• Task input
(begin)

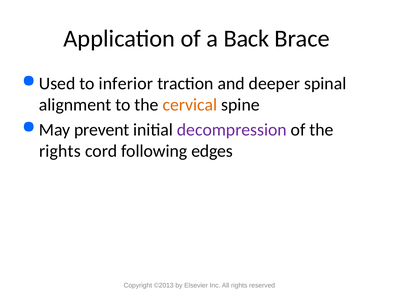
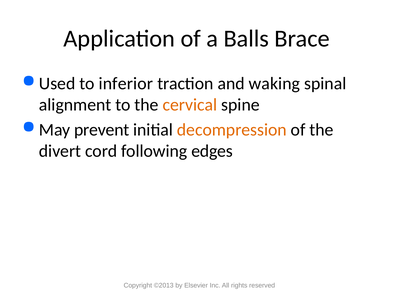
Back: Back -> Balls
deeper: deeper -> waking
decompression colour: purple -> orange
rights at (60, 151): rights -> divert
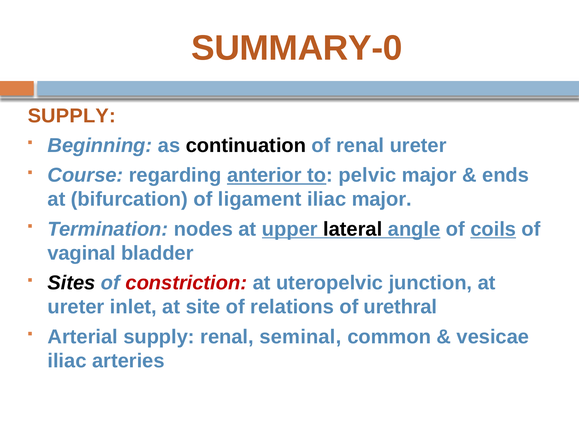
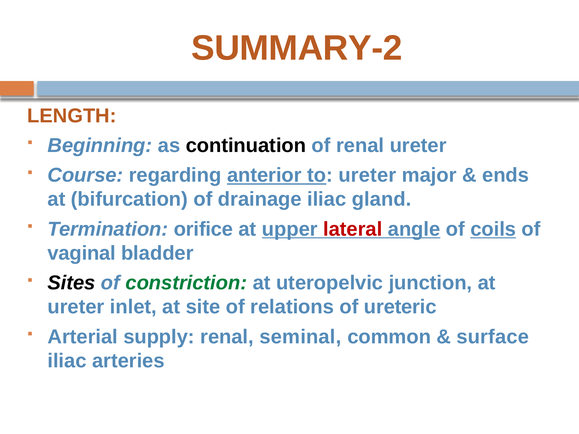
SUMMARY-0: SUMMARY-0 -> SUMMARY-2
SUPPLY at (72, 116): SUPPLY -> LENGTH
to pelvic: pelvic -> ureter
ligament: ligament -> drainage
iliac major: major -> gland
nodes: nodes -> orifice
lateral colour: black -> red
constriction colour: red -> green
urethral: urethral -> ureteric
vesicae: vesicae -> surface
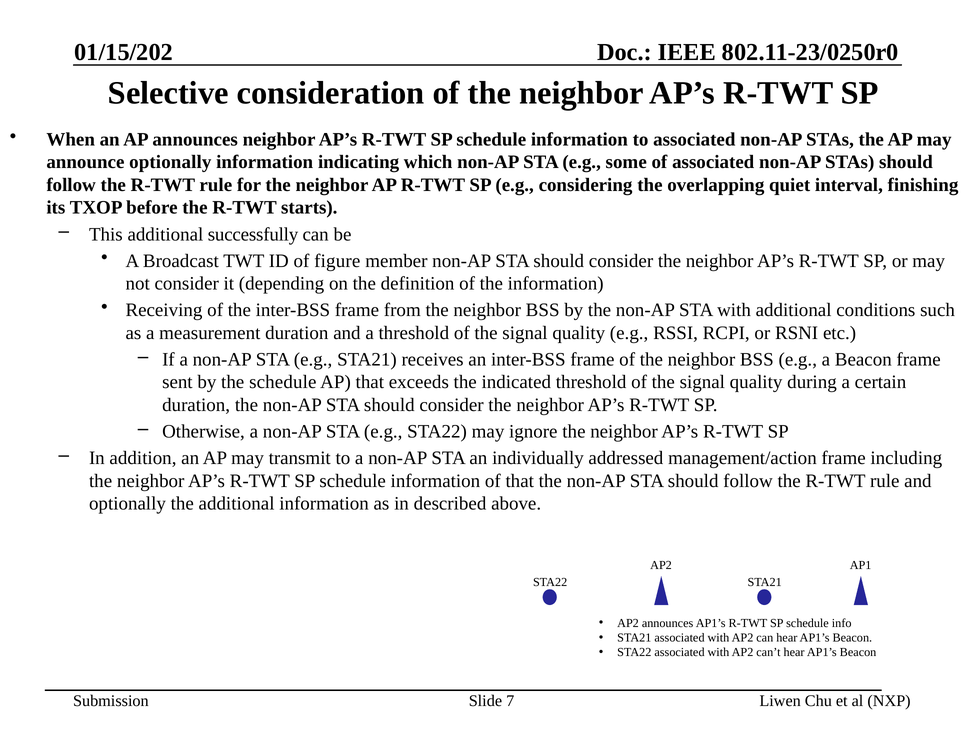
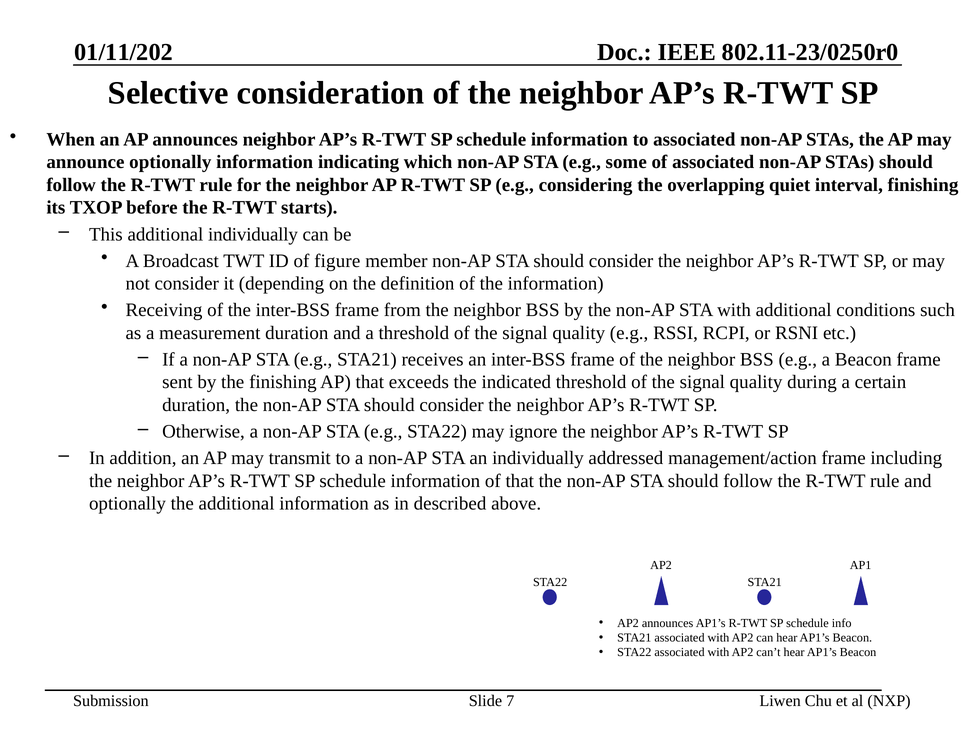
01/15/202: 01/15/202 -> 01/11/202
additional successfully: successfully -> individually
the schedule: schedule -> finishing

(end)

• Exercise
Gather every line of the records above that contains the string "colour", and copy each one in full.

• Answer to the task
decompression colour: purple -> orange
lateral colour: black -> red
constriction colour: red -> green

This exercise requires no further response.